Ultra-Precise Laser Surgery to study Cell Biomechanics

超精密激光手术研究细胞生物力学

• 批准号: 7282382
• 负责人: ALAN J HUNT
• 金额: $ 24.91万
• 依托单位: UNIVERSITY OF MICHIGAN AT ANN ARBOR
• 依托单位国家: 美国
• 财政年份: 2004
• 资助国家: 美国
• 起止时间: 2004-09-01 至 2009-08-31
• 项目状态: 已结题
• 来源: https://reporter.nih.gov/project-details/7282382
• 关键词: Ablation; Achievement; Address; Antimitotic Agents; Architecture; Binding; Biological; Biology; Biomechanics; Cell Cycle; Cell division; Cells; Cellular Structures; Cellular biology; Centrioles; Centrosome; Characteristics; Chemistry; Chromosomes; Chromosomes, Human, 1-3; Communities; Cytoskeleton; Development; Disruption; Dose; Facility Construction Funding Category; Failure; Future; Gene Proteins; Genes; Genetic; Genetic Materials; Genome; Goals; Growth Cones; Heating; Indium; Kinetochores; Knock-out; Laser Surgery; Lasers; Learning; Light; Location; Measurement; Mechanics; Methods; Microfluidics; Microsurgery; Microtubules; Mitosis; Mitotic; Mitotic Chromosome; Molecular Genetics; Movement; Neurites; Optics; Organism; Paclitaxel; Pharmaceutical Preparations; Phenotype; Physiologic pulse; Process; Property; Pulse taking; Range; Rate; Research; Role; Science; Structure; Structure-Activity Relationship; Subcellular structure; Techniques; Technology; Testing; Therapeutic; absorption; base; cell motility; chemotherapy; chromosome movement; concept; design; improved; nanoscale; research study; single molecule; structural biology; success; tool

DESCRIPTION (provided by applicant): We have developed a versatile technique for ultra-high-precision laser machining that uses tightly focused femtosecond laser pulses to ablate sharply defined nanometer-scale regions in materials.

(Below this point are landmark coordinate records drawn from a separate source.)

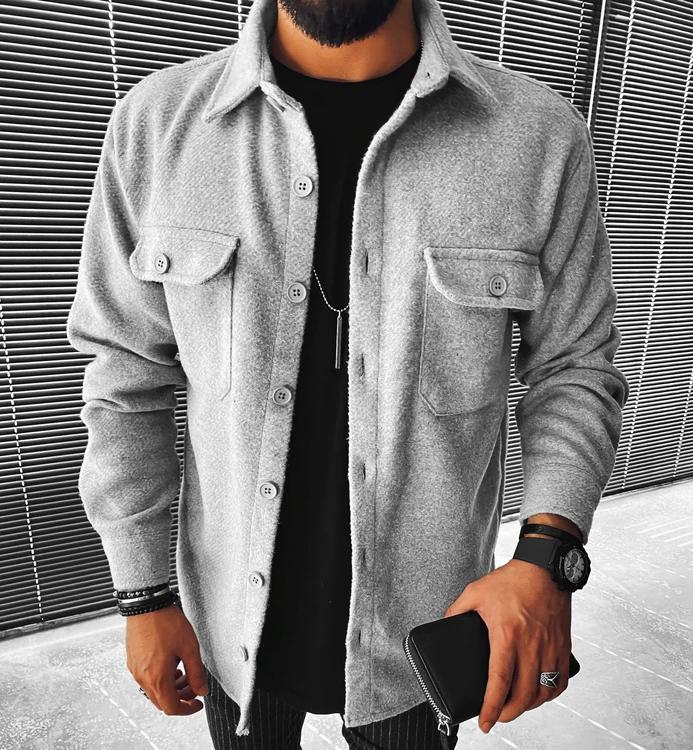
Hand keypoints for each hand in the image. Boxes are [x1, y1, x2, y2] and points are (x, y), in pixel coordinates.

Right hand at [126, 603, 208, 714]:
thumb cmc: (166, 623)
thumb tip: (202, 690)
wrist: (146, 604)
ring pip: (153, 690)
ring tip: (184, 672)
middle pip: (161, 701)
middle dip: (180, 698)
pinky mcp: (132, 660)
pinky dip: (160, 678)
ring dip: (171, 687)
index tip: (198, 703)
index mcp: (157, 678)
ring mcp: (135, 669)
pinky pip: (146, 678)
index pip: (172, 708)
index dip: (187, 709)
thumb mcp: (190, 648)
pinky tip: (171, 663)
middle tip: (193, 686)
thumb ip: (197, 673)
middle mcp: (143, 677)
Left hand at [443, 558, 571, 733]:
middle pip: (523, 696)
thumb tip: (444, 624)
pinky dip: (550, 693)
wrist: (545, 567)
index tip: (484, 723)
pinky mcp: (563, 646)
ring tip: (515, 706)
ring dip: (529, 707)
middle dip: (508, 713)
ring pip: (543, 693)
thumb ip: (456, 610)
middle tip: (497, 716)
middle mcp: (531, 645)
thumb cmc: (512, 579)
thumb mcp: (475, 592)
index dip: (491, 707)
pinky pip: (560, 680)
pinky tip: (539, 693)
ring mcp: (550, 647)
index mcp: (507, 635)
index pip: (499, 682)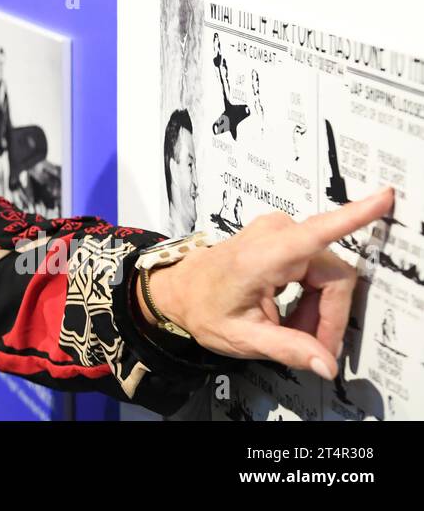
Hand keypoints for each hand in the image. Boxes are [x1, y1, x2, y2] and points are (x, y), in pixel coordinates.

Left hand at [147, 188, 394, 379]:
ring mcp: (279, 230)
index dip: (353, 217)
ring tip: (289, 330)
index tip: (382, 197)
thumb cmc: (203, 308)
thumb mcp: (241, 338)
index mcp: (261, 257)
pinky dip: (310, 298)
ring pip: (329, 276)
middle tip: (308, 347)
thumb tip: (326, 363)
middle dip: (326, 316)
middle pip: (333, 278)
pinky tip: (288, 316)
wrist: (179, 290)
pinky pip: (318, 270)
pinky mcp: (284, 235)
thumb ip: (286, 349)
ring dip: (317, 310)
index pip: (315, 234)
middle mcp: (274, 235)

With this technology it is possible to selectively ablate regions even smaller than 20 nm across. This milestone achievement holds great promise for a wide range of applications, perhaps none more exciting than as a tool to highly selectively destroy intracellular structures. The ability to create structural "knockouts" in which intracellular components are selectively destroyed holds enormous promise for elucidating structure-function relationships, just as molecular-genetic knockouts have been crucial to understanding the function of genes and the proteins they encode. Toward fulfilling this potential, this proposal has dual goals of demonstrating the utility of this approach to the broader biological community, and addressing fundamental questions concerning cell division. To these ends we propose to apply structural knockout technology to study the biomechanics of the cytoskeleton and mitosis. These experiments will characterize: 1) the mechanical and force generating properties that allow chromosomes to bind and move along microtubules, 2) the antimitotic activity of the chemotherapy drug taxol, and 3) the role of centrioles in establishing mitotic architecture. The ultimate limits of structural knockout technology will also be investigated to explore the potential for intriguing future applications such as targeted disruption of single molecules or genes.

描述（由申请人提供）：我们开发了一种用于超高精度激光加工的通用技术，该技术使用紧密聚焦的飞秒激光脉冲来烧蚀材料中清晰定义的纳米级区域。利用这项技术，可以选择性地烧蚀宽度甚至小于 20 nm 的区域。这一里程碑式的成就为广泛的应用带来了巨大的希望，也许没有什么比作为高度选择性破坏细胞内结构的工具更令人兴奋的了。创建结构“敲除”（选择性破坏细胞内成分）的能力为阐明结构与功能关系带来了巨大希望，就像分子遗传敲除对于理解基因及其编码蛋白质的功能至关重要一样。为了实现这一潜力，该提案具有双重目标：向更广泛的生物界展示这种方法的实用性，并解决有关细胞分裂的基本问题。为此，我们建议应用结构敲除技术来研究细胞骨架和有丝分裂的生物力学。这些实验将表征：1）允许染色体结合并沿着微管移动的机械和力生成特性，2）化疗药物紫杉醇的抗有丝分裂活性，以及​​3）中心粒在建立有丝分裂结构中的作用。还将研究结构敲除技术的最终极限，以探索未来应用的潜力，例如单分子或基因的定向破坏。